FriendsOfPHP / Goutte

Goutte, a simple PHP Web Scraper
MIT License
9.26k stars 1.01k forks source link

Unable To exclude outbound links from filter results #420

Closed michaelbarley closed 4 years ago

michaelbarley commented 4 years ago

My goal is to build a web scraper that receives a webpage URL and returns inbound links.
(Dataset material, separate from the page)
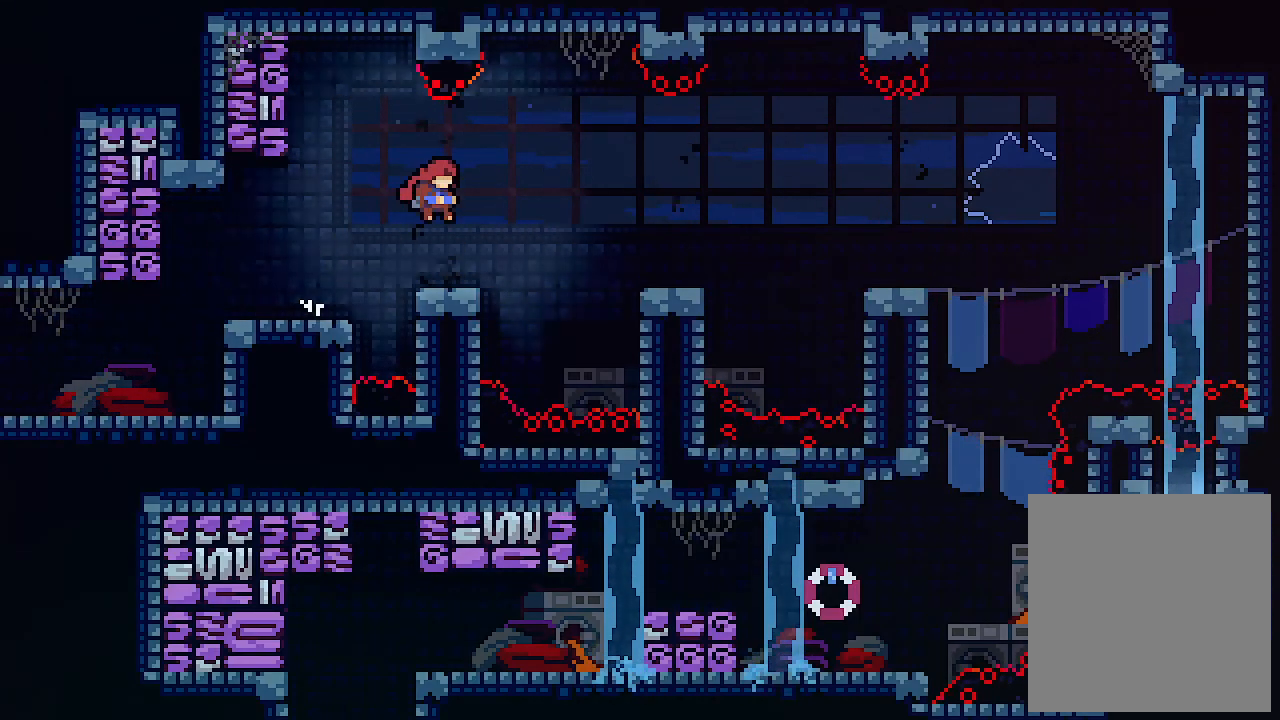
{"keys": ["z"], "events": [[200, "z", "down"], [233, "right", "up"]]}
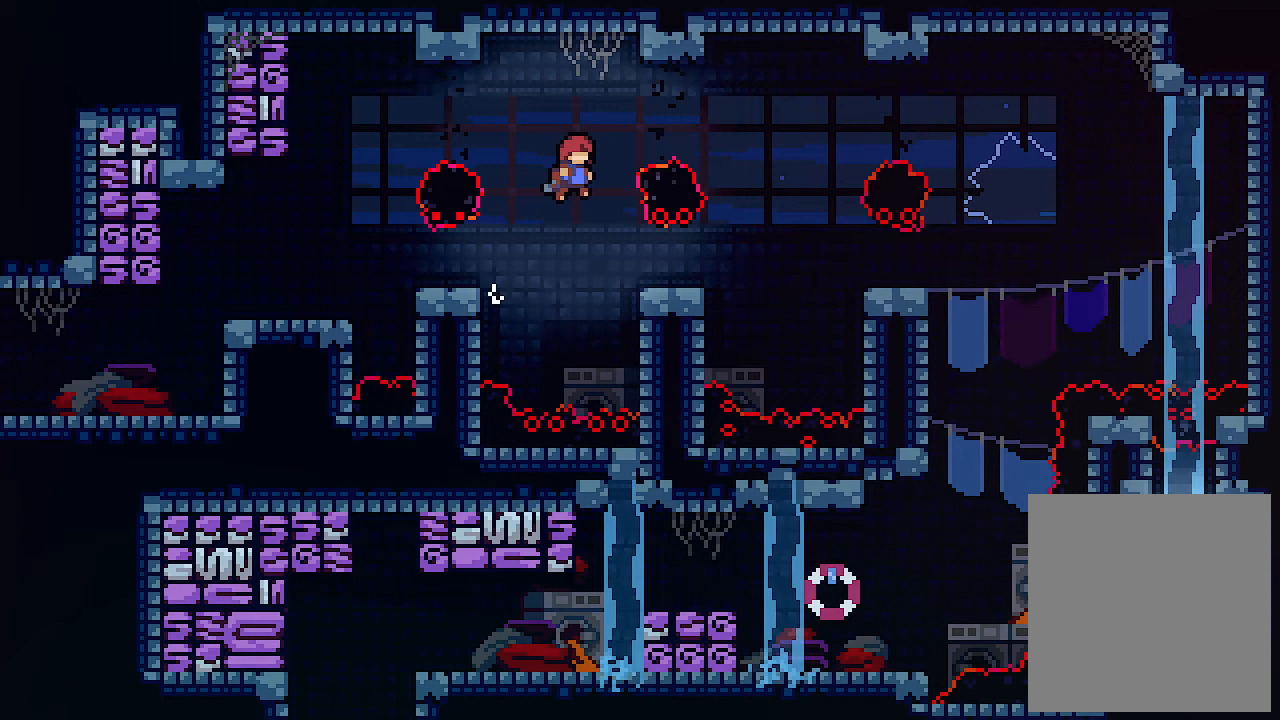
{"keys": ["x"], "events": [[33, "left", "down"], [100, "z", "up"], [300, "left", "up"], [433, "x", "down"]]}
The particular page i'm scaping has inbound and outbound links. All inbound links don't include http:// or https:// The code looks like:

    $client = new Client(HttpClient::create(['timeout' => 60]));
    $urls = [];
    $crawler = $client->request('GET', 'https://www.symfony.com');
    $crawler->filter('a')->each(function ($node) use (&$urls) {
        // Exclude outbound links
        if (strpos($node->attr('href'), '://') !== true) {
            array_push($urls,$node->attr('href'));
        }

    });
    var_dump($urls);

My expected result would be an array that does not contain any string with '://'. This is not the case in the actual output which looks like:

array(114) {
  [0]=>
  string(1) "/"
  [1]=>
  string(22) "https://sensiolabs.com"
  [2]=>
  string(1) "/"
  [3]=>
  string(16) "/what-is-symfony"
  [4]=>
  string(23) "/doc/current/index.html"
  [5]=>
  string(25) "https://symfonycasts.com/"
}

I'm not sure how these outbound links are still passing my check to remove them.